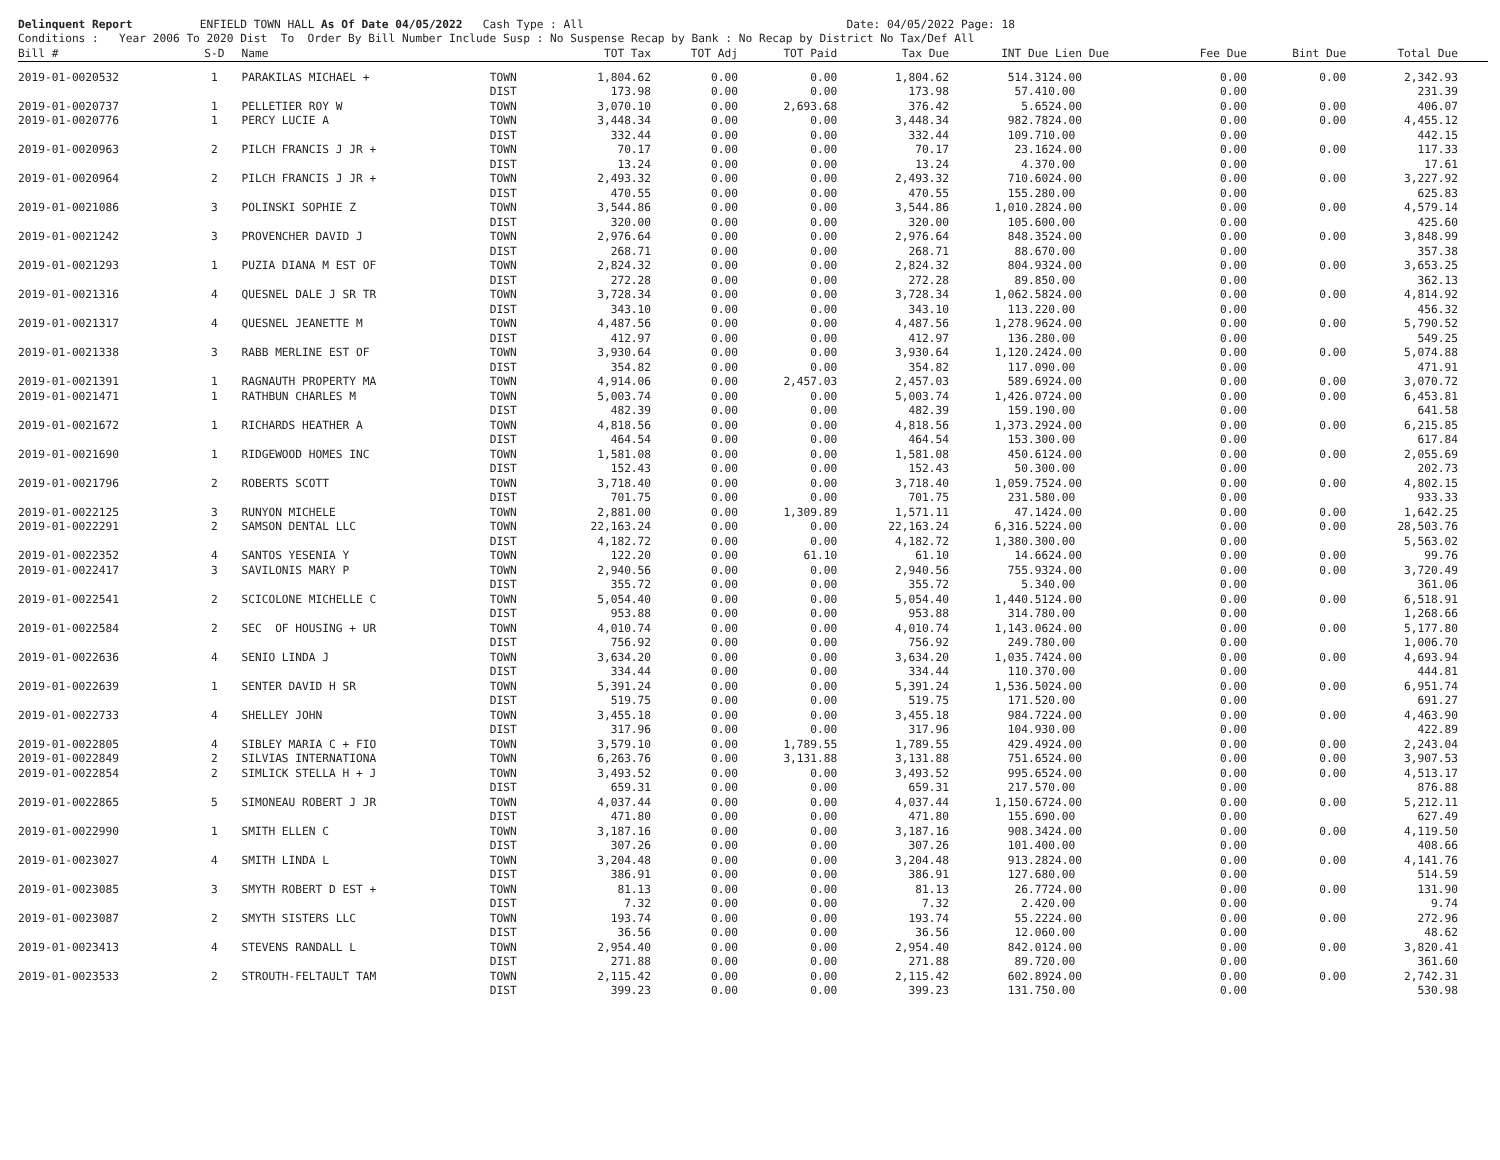Delinquent Report ENFIELD TOWN HALL As Of Date 04/05/2022 Cash Type : All Date: 04/05/2022 Page: 18 Conditions : Year 2006 To 2020 Dist To Order By Bill Number Include Susp : No Suspense Recap by Bank : No Recap by District No Tax/Def All
| Bill # | S-D | Name | | TOT Tax | TOT Adj | TOT Paid | Tax Due | INT Due | Lien Due | Fee Due | Bint Due | Total Due | |
| --- | --- | --- | --- | --- | --- | --- | --- | --- | --- | --- | --- | --- | --- |
| 2019-01-0020532 | 1 | PARAKILAS MICHAEL + | TOWN | 1,804.62 | 0.00 | 0.00 | 1,804.62 | 514.31 | 24.00 | 0.00 | 0.00 | 2,342.93 | |
| | | | DIST | 173.98 | 0.00 | 0.00 | 173.98 | 57.41 | 0.00 | 0.00 | | 231.39 | |
| 2019-01-0020737 | 1 | PELLETIER ROY W | TOWN | 3,070.10 | 0.00 | 2,693.68 | 376.42 | 5.65 | 24.00 | 0.00 | 0.00 | 406.07 | |
| 2019-01-0020776 | 1 | PERCY LUCIE A | TOWN | 3,448.34 | 0.00 | 0.00 | 3,448.34 | 982.78 | 24.00 | 0.00 | 0.00 | 4,455.12 | |
| | | | DIST | 332.44 | 0.00 | 0.00 | 332.44 | 109.71 | 0.00 | 0.00 | | 442.15 | |
| 2019-01-0020963 | 2 | PILCH FRANCIS J JR + | TOWN | 70.17 | 0.00 | 0.00 | 70.17 | 23.16 | 24.00 | 0.00 | 0.00 | 117.33 | |
| | | | DIST | 13.24 | 0.00 | 0.00 | 13.24 | 4.37 | 0.00 | 0.00 | | 17.61 | |
| 2019-01-0020964 | 2 | PILCH FRANCIS J JR + | TOWN | 2,493.32 | 0.00 | 0.00 | 2,493.32 | 710.60 | 24.00 | 0.00 | 0.00 | 3,227.92 | |
| | | | DIST | 470.55 | 0.00 | 0.00 | 470.55 | 155.28 | 0.00 | 0.00 | | 625.83 | |
| 2019-01-0021086 | 3 | POLINSKI SOPHIE Z | TOWN | 3,544.86 | 0.00 | 0.00 | 3,544.86 | 1,010.28 | 24.00 | 0.00 | 0.00 | 4,579.14 | |
| | | | DIST | 320.00 | 0.00 | 0.00 | 320.00 | 105.60 | 0.00 | 0.00 | | 425.60 | |
| 2019-01-0021242 | 3 | PROVENCHER DAVID J | TOWN | 2,976.64 | 0.00 | 0.00 | 2,976.64 | 848.35 | 24.00 | 0.00 | 0.00 | 3,848.99 | |
| | | | DIST | 268.71 | 0.00 | 0.00 | 268.71 | 88.67 | 0.00 | 0.00 | | 357.38 | |
| 2019-01-0021293 | 1 | PUZIA DIANA M EST OF | TOWN | 2,824.32 | 0.00 | 0.00 | 2,824.32 | 804.93 | 24.00 | 0.00 | 0.00 | 3,653.25 | |
| | | | DIST | 272.28 | 0.00 | 0.00 | 272.28 | 89.85 | 0.00 | 0.00 | | 362.13 | |
| 2019-01-0021316 | 4 | QUESNEL DALE J SR TR | TOWN | 3,728.34 | 0.00 | 0.00 | 3,728.34 | 1,062.58 | 24.00 | 0.00 | 0.00 | 4,814.92 | |
| | | | DIST | 343.10 | 0.00 | 0.00 | 343.10 | 113.22 | 0.00 | 0.00 | | 456.32 | |
| 2019-01-0021317 | 4 | QUESNEL JEANETTE M | TOWN | 4,487.56 | 0.00 | 0.00 | 4,487.56 | 1,278.96 | 24.00 | 0.00 | 0.00 | 5,790.52 | |
| | | | DIST | 412.97 | 0.00 | 0.00 | 412.97 | 136.28 | 0.00 | 0.00 | | 549.25 | |
| 2019-01-0021338 | 3 | RABB MERLINE EST OF | TOWN | 3,930.64 | 0.00 | 0.00 | 3,930.64 | 1,120.24 | 24.00 | 0.00 | 0.00 | 5,074.88 | |
| | | | DIST | 354.82 | 0.00 | 0.00 | 354.82 | 117.09 | 0.00 | 0.00 | | 471.91 | |
| 2019-01-0021391 | 1 | RAGNAUTH PROPERTY MA | TOWN | 4,914.06 | 0.00 | 2,457.03 | 2,457.03 | 589.69 | 24.00 | 0.00 | 0.00 | 3,070.72 | |
| 2019-01-0021471 | 1 | RATHBUN CHARLES M | TOWN | 5,003.74 | 0.00 | 0.00 | 5,003.74 | 1,426.07 | 24.00 | 0.00 | 0.00 | 6,453.81 | |
| | | | DIST | 482.39 | 0.00 | 0.00 | 482.39 | 159.19 | 0.00 | 0.00 | | 641.58 | |
| 2019-01-0021672 | 1 | RICHARDS HEATHER A | TOWN | 4,818.56 | 0.00 | 0.00 | 4,818.56 | 1,373.29 | 24.00 | 0.00 | 0.00 | 6,215.85 | |
| | | | DIST | 464.54 | 0.00 | 0.00 | 464.54 | 153.30 | 0.00 | 0.00 | | 617.84 | |
| 2019-01-0021690 | 1 | RIDGEWOOD HOMES INC | TOWN | 1,581.08 | 0.00 | 0.00 | 1,581.08 | 450.61 | 24.00 | 0.00 | 0.00 | 2,055.69 | |
| | | | DIST | 152.43 | 0.00 | 0.00 | 152.43 | 50.30 | 0.00 | 0.00 | | 202.73 | |
| 2019-01-0021796 | 2 | ROBERTS SCOTT | TOWN | 3,718.40 | 0.00 | 0.00 | 3,718.40 | 1,059.75 | 24.00 | 0.00 | 0.00 | 4,802.15 | |
| | | | DIST | 701.75 | 0.00 | 0.00 | 701.75 | 231.58 | 0.00 | 0.00 | | 933.33 | |
| 2019-01-0022125 | 3 | RUNYON MICHELE | TOWN | 2,881.00 | 0.00 | 1,309.89 | 1,571.11 | 47.14 | 24.00 | 0.00 | 0.00 | 1,642.25 | |
| 2019-01-0022291 | 2 | SAMSON DENTAL LLC | TOWN | 22,163.24 | 0.00 | 0.00 | 22,163.24 | 6,316.52 | 24.00 | 0.00 | 0.00 | 28,503.76 | |
| | | | DIST | 4,182.72 | 0.00 | 0.00 | 4,182.72 | 1,380.30 | 0.00 | 0.00 | | 5,563.02 | |
| 2019-01-0022352 | 4 | SANTOS YESENIA Y | TOWN | 122.20 | 0.00 | 61.10 | 61.10 | 14.66 | 24.00 | 0.00 | 0.00 | 99.76 | |
| 2019-01-0022417 | 3 | SAVILONIS MARY P | TOWN | 2,940.56 | 0.00 | 0.00 | 2,940.56 | 755.93 | 24.00 | 0.00 | 0.00 | 3,720.49 | |
| | | | DIST | 355.72 | 0.00 | 0.00 | 355.72 | 5.34 | 0.00 | 0.00 | | 361.06 | |
| 2019-01-0022541 | 2 | SCICOLONE MICHELLE C | TOWN | 5,054.40 | 0.00 | 0.00 | 5,054.40 | 1,440.51 | 24.00 | 0.00 | 0.00 | 6,518.91 | |
| | | | DIST | 953.88 | 0.00 | 0.00 | 953.88 | 314.78 | 0.00 | 0.00 | | 1,268.66 | |
| 2019-01-0022584 | 2 | SEC OF HOUSING + UR | TOWN | 4,010.74 | 0.00 | 0.00 | 4,010.74 | 1,143.06 | 24.00 | 0.00 | 0.00 | 5,177.80 | |
| | | | DIST | 756.92 | 0.00 | 0.00 | 756.92 | 249.78 | 0.00 | 0.00 | | 1,006.70 | |
| 2019-01-0022636 | 4 | SENIO LINDA J | TOWN | 3,634.20 | 0.00 | 0.00 | 3,634.20 | 1,035.74 | 24.00 | 0.00 | 0.00 | 4,693.94 | |
| | | | DIST | 334.44 | 0.00 | 0.00 | 334.44 | 110.37 | 0.00 | 0.00 | | 444.81 | |
| 2019-01-0022639 | 1 | SENTER DAVID H SR | TOWN | 5,391.24 | 0.00 | 0.00 | 5,391.24 | 1,536.50 | 24.00 | 0.00 | 0.00 | 6,951.74 | |
| | | | DIST | 519.75 | 0.00 | 0.00 | 519.75 | 171.52 | 0.00 | 0.00 | | 691.27 | |
| 2019-01-0022733 | 4 | SHELLEY JOHN | TOWN | 3,455.18 | 0.00 | 0.00 | 3,455.18 | 984.72 | 24.00 | 0.00 | 0.00 | 4,463.90 | |
| | | | DIST | 317.96 | 0.00 | 0.00 | 317.96 | 104.93 | 0.00 | 0.00 | | 422.89 | |
| 2019-01-0022805 | 4 | SIBLEY MARIA C + FIO | TOWN | 3,579.10 | 0.00 | 1,789.55 | 1,789.55 | 429.49 | 24.00 | 0.00 | 0.00 | 2,243.04 | |
| 2019-01-0022849 | 2 | SILVIAS INTERNATIONA | TOWN | 6,263.76 | 0.00 | 3,131.88 | 3,131.88 | 751.65 | 24.00 | 0.00 | 0.00 | 3,907.53 | |
| 2019-01-0022854 | 2 | SIMLICK STELLA H + J | TOWN | 3,493.52 | 0.00 | 0.00 | 3,493.52 | 995.65 | 24.00 | 0.00 | 0.00 | 4,513.17 | |
| | | | DIST | 659.31 | 0.00 | 0.00 | 659.31 | 217.57 | 0.00 | 0.00 | | 876.88 | |
| 2019-01-0022865 | 5 | SIMONEAU ROBERT J JR | TOWN | 4,037.44 | 0.00 | 0.00 | 4,037.44 | 1,150.67 | 24.00 | 0.00 | 0.00 | 5,212.11 | |
| | | | DIST | 471.80 | 0.00 | 0.00 | 471.80 | 155.69 | 0.00 | 0.00 | | 627.49 | |
| 2019-01-0022990 | 1 | SMITH ELLEN C | TOWN | 3,187.16 | 0.00 | 0.00 | 3,187.16 | 908.34 | 24.00 | 0.00 | 0.00 | 4,119.50 | |
| | | | DIST | 307.26 | 0.00 | 0.00 | 307.26 | 101.40 | 0.00 | 0.00 | | 408.66 | |
| 2019-01-0023027 | 4 | SMITH LINDA L | TOWN | 3,204.48 | 0.00 | 0.00 | 3,204.48 | 913.28 | 24.00 | 0.00 | 0.00 | 4,141.76 | |
| | | | DIST | 386.91 | 0.00 | 0.00 | 386.91 | 127.68 | 0.00 | 0.00 | | 514.59 | |
| 2019-01-0023085 | 3 | SMYTH ROBERT D EST + | TOWN | 81.13 | 0.00 | 0.00 | 81.13 | 26.77 | 24.00 | 0.00 | 0.00 | 131.90 | |
| | | | DIST | 7.32 | 0.00 | 0.00 | 7.32 | 2.42 | 0.00 | 0.00 | | 9.74 | |
| 2019-01-0023087 | 2 | SMYTH SISTERS LLC | TOWN | 193.74 | 0.00 | 0.00 | 193.74 | 55.22 | 24.00 | 0.00 | 0.00 | 272.96 | |
| | | | DIST | 36.56 | 0.00 | 0.00 | 36.56 | 12.06 | 0.00 | 0.00 | | 48.62 | |
| 2019-01-0023413 | 4 | STEVENS RANDALL L | TOWN | 2,954.40 | 0.00 | 0.00 | 2,954.40 | 842.01 | 24.00 | 0.00 | 0.00 | 3,820.41 | |
| | | | DIST | 271.88 | 0.00 | 0.00 | 271.88 | 89.72 | 0.00 | 0.00 | | 361.60 | |
| 2019-01-0023533 | 2 | STROUTH-FELTAULT TAM | TOWN | 2,115.42 | 0.00 | 0.00 | 2,115.42 | 602.89 | 24.00 | 0.00 | 0.00 | 2,742.31 | |
| | | | DIST | 399.23 | 0.00 | 0.00 | 399.23 | 131.75 | 0.00 | 0.00 | | 530.98 | |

- What is needed -
Only one stretch of the entries above is wanted: the lines from the one containing "0.00 | | 471.91 | |" through the one containing "0.00 | | 641.58 | |". Please reproduce it exactly.

- Task response -
| | | | DIST | 354.82 | 0.00 | 0.00 | 354.82 | 117.09 | 0.00 | 0.00 | | 471.91 | |
| 2019-01-0021391 | 1 | RAGNAUTH PROPERTY MA | TOWN | 4,914.06 | 0.00 | 2,457.03 | 2,457.03 | 589.69 | 24.00 | 0.00 | 0.00 | 3,070.72 | |
| 2019-01-0021471 | 1 | RATHBUN CHARLES M | TOWN | 5,003.74 | 0.00 | 0.00 | 5,003.74 | 1,426.07 | 24.00 | 0.00 | 0.00 | 6,453.81 | |
| | | | DIST | 482.39 | 0.00 | 0.00 | 482.39 | 159.19 | 0.00 | 0.00 | | 641.58 | |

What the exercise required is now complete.